- **Instruction**: From the entries that follow, gather each line holding the word "Airport".

- **Extracted page text data**:

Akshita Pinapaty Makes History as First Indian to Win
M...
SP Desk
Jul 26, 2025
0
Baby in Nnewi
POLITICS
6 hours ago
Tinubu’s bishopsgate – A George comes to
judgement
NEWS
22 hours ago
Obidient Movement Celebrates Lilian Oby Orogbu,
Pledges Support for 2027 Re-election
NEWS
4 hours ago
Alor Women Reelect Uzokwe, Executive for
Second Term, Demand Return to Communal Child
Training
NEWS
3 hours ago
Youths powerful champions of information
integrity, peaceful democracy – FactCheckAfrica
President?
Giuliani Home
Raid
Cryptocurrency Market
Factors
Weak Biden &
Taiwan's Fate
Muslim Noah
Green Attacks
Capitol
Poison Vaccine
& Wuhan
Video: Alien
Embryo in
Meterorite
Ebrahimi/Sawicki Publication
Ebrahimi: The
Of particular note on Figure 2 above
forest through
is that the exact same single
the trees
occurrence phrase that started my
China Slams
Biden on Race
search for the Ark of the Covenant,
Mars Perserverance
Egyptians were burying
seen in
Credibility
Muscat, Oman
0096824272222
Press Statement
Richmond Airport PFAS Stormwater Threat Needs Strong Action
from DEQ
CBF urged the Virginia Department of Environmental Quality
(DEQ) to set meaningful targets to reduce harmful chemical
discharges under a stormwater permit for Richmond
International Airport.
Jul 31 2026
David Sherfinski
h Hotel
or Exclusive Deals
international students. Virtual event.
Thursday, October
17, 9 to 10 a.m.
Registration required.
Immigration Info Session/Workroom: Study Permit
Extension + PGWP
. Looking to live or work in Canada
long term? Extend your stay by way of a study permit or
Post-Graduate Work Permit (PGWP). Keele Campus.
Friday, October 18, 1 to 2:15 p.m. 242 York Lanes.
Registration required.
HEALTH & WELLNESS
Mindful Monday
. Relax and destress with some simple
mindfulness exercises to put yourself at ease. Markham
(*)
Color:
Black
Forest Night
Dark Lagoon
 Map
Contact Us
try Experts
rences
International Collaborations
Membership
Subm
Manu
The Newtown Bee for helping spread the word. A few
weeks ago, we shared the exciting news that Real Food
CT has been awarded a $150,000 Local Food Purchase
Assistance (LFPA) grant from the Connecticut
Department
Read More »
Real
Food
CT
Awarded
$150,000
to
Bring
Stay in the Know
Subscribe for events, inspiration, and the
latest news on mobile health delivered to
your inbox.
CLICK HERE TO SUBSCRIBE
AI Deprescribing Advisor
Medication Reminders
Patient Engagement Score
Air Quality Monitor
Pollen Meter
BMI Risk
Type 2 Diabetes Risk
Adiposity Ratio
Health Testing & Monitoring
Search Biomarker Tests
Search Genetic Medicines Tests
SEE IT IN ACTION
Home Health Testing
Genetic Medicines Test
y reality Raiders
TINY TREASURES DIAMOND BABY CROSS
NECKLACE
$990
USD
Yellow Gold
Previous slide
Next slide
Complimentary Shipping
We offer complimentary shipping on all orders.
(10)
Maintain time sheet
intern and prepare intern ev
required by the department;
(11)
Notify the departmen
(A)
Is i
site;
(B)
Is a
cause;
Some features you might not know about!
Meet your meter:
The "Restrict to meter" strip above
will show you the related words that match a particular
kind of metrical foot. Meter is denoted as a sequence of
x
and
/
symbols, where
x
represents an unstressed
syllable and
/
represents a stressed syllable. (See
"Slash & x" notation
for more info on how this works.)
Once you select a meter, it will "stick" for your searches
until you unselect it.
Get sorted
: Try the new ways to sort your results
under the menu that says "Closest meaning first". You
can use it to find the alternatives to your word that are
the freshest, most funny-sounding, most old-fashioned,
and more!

- **Written solution**:
Richmond Airport PFAS Stormwater Threat Needs Strong Action
International Airport.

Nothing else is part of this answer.